**WHAT THIS TASK INVOLVES:**
Beneath this task are records; count how many lines include the string "dùng" and answer with that number alone.

**INPUT:**
====

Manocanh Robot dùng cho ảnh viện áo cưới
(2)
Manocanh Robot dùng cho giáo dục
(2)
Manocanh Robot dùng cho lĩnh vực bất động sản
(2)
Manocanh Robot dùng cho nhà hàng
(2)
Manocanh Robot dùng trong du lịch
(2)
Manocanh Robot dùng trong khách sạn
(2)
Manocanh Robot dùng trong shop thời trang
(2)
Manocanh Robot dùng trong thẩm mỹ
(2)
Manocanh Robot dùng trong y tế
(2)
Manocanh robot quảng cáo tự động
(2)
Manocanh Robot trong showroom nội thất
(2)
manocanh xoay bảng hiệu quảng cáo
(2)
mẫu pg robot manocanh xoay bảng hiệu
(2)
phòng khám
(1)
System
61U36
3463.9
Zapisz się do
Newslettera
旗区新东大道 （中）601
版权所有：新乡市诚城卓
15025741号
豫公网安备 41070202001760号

====

**SOLUTION TO THIS PROBLEM:**
9